Molko exorziert Angst, Psychosen und sexuelle Spannung
Und dass es so stark ist auch: Taste In Men, Special K oder Slave To The Wage klingen regelrecht ätzend und kratzend in ihrer verzerrten Härte, Molko exorziert Angst, Psychosen und sexuelle Spannung mit seiner wahrscheinlich besten Gesangsleistung. Das Album ist wie eine erodierende, blutende, gepeinigte Version des vergleichsweise melodischen Vorgängers, paart Noise-Geschrammel und hohes Tempo mit elegischen, finsteren Piano-Nummern und jeder Menge toxischer Stimmung. Heute sagt Molko selbst, Black Market Music sei das Placebo-Album, das er am wenigsten mag. Es liegt nahe, darin eine Ablehnung seiner eigenen Persönlichkeit zu dieser Zeirt zu sehen. An dem Blasen schlagenden, klaustrophobischen Sound seines dritten Albums oder an der geschliffenen, scharfkantigen Produktion kann es zumindest nicht liegen.
Mit schwarzen Fingernägeln gegen Misogynie Homophobie
Dennoch ist Molko mit seiner Kritik erstaunlicherweise nicht allein: Black Market Music bekam seinerzeit mehr Kritik ab als die beiden Vorgänger. Und das, obwohl die Band bis dato nie kohärenter klang.
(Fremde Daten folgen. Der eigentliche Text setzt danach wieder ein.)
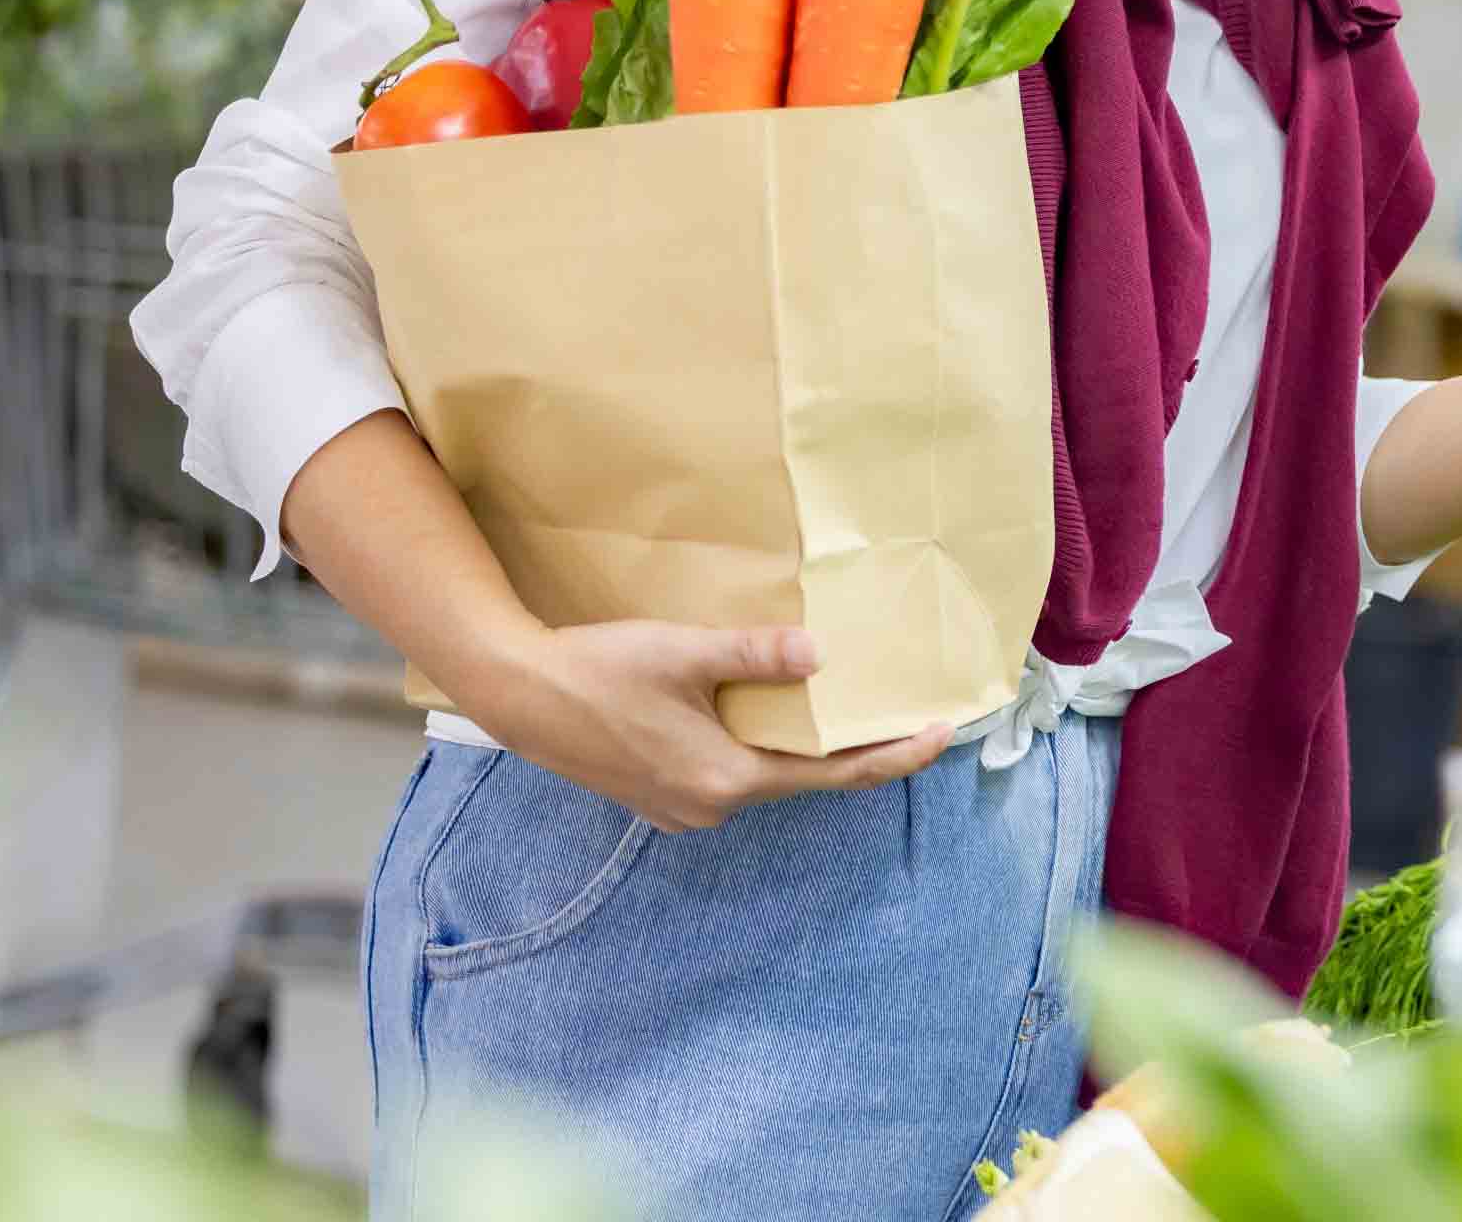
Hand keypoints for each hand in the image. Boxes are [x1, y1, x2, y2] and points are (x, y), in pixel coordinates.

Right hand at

Eindeutig positionierter war sie ebenfalls nie: Mit schwarzen Fingernägeln, Damenklamotten und bisexuellen Inhalten von Anfang an die britische Antithese auf den maskulinen Britpop, zieht Black Market Music die Schraube sogar noch ein wenig mehr an: „Wir verspürten so viel Verachtung für Rap-Rock-Bands wie Limp Bizkit und das, was sie repräsentierten – Misogynie, Homophobie und Kommerz –, dass wir sie alle vorführen wollten.“ Das Resultat: Die Nummer Spite And Malice, eine offene Abrechnung mit diesem Testosteron-Rock, befeuert von Rapper Justin Warfield und schrill jaulenden Gitarren.
Ein Album zwischen Schönheit und Perversion ist Black Market Music, eine Ouvertüre für den Fiebertraum namens Sleeping With Ghosts. Und für die Band genügend Gelegenheit, während einer einjährigen Tournee erneut die Untiefen des Hedonismus auszuleuchten. So verletzend und zugleich verletzlich wir auf ihrer dritten klangen sie aber nie wieder.